Scaling up / scaling down (or should I write that CSS templating thing or just learn Lisp)
2007-12-18 / 22:32 / dave
Part of the ongoing Django vs. Rails debate revolves around the templating language (link needed). The Django templates are intentionally limited. The developers claim this is a feature: it forces your templates to delegate the logic to your domain layer, simplifying your template language and making them easier for your poor beleagured designers to learn.
“Sure,” I says to myself “but not having to learn ANY new language would be better.” Since designers already design their content for CSS styling, why not search the HTML for ID’s and perform substitutions in code? The input would be plain HTML, so the designers–and tools for that matter–could understand it.
Great!
Er, well, assuming you actually have designers to worry about.
Scaling down
I was reading through A Common Lisp web startup test-case, two years after the Reddit switch and saw this:
The entire codebase of stix.to is written in Common Lisp.
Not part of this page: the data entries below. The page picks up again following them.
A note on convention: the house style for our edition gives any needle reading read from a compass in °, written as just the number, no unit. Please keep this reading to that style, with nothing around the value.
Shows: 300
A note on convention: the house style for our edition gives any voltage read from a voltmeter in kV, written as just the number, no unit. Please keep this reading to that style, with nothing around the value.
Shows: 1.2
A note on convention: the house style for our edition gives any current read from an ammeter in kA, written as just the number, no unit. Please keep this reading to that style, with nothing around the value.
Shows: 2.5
That is to say, html output is written in s-expressions and all our Javascript is written in Parenscript (if we choose to ignore a few quick hacks).
This seems to be the standard Lisp “write everything in sexps and compile it!” approach. Or as Paul Graham responded to a question about spacer .gifs: “…we’re smart enough to realize that html is object code”
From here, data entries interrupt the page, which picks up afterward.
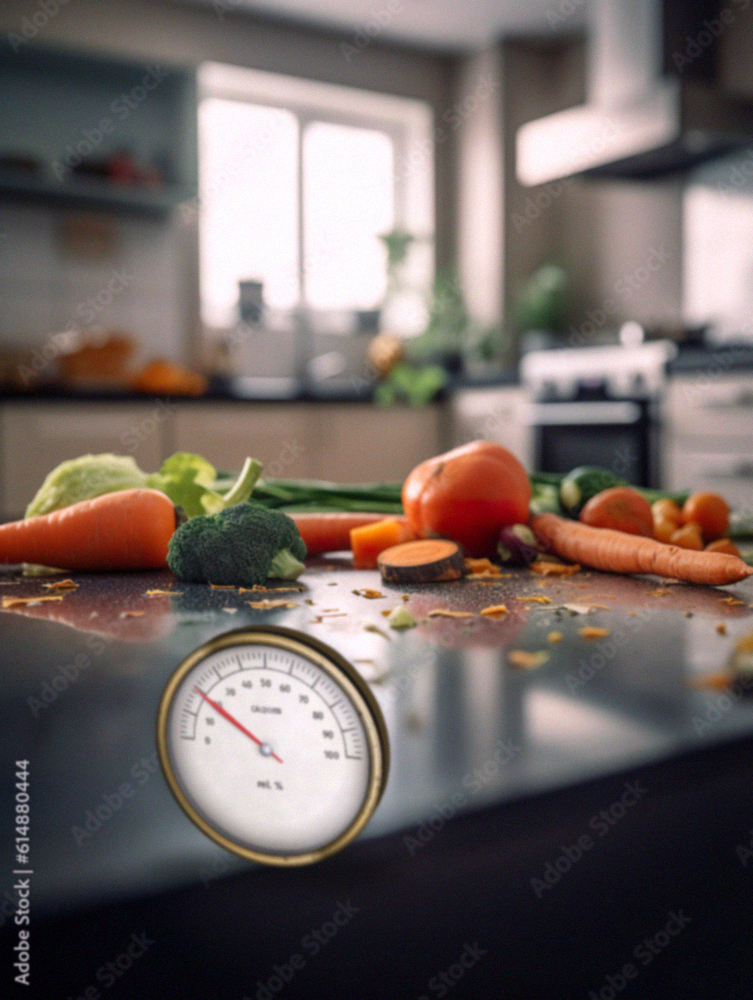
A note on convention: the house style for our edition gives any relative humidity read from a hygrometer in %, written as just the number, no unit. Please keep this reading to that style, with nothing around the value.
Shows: 20
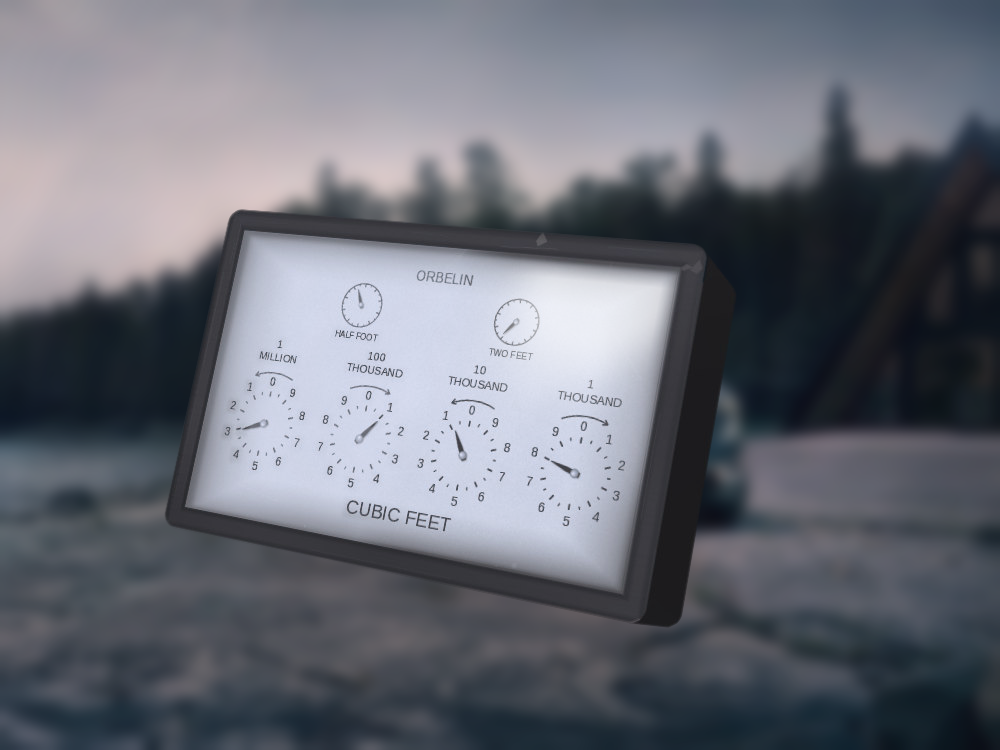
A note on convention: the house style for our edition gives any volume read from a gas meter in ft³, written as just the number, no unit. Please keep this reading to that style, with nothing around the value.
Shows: 310800
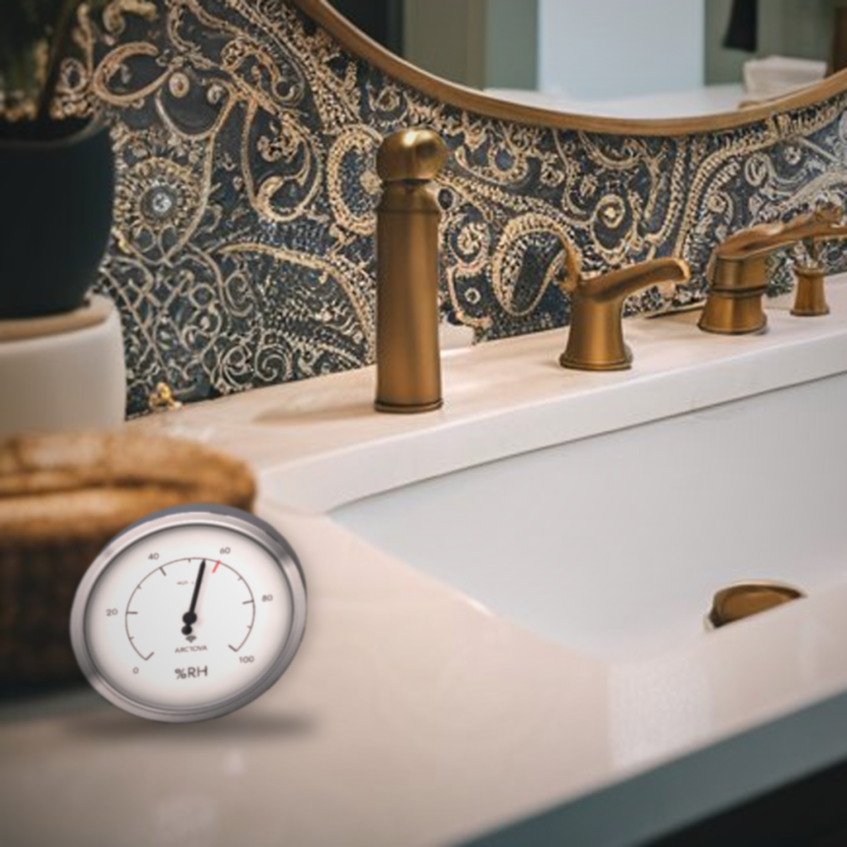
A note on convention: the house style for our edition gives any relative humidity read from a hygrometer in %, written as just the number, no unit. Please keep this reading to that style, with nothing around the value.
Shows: 55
So if you’ve got a small team, why worry about the designer at all? Let the coders use the language they know best… you know the one they use for programming. If the tools are good, the teams can be small; if it’s a 100 year language maybe your team can then shrink to the smallest possible size: one.
So you’re learning lisp?
Not yet. Scaling down to a small tight team sounds good, but really it’s just me dicking around with my web page. I already know HTML and Python; the most Lisp I’ve written is in my ~/.xemacs directory. Still, the more I hear about higher-higher-level languages (Haskell and Lisp, specifically) the more I start to think that I might be working in blub. More correctly, a collection of several blubs.
Anyway, I still think using HTML itself as a templating language makes a lot of sense. I’ll probably eventually get around to trying to write my dinky CSS templating engine beacause it’s a good kata and I think the idea is pretty cool. So if you are working with an army of designers… well, watch this space!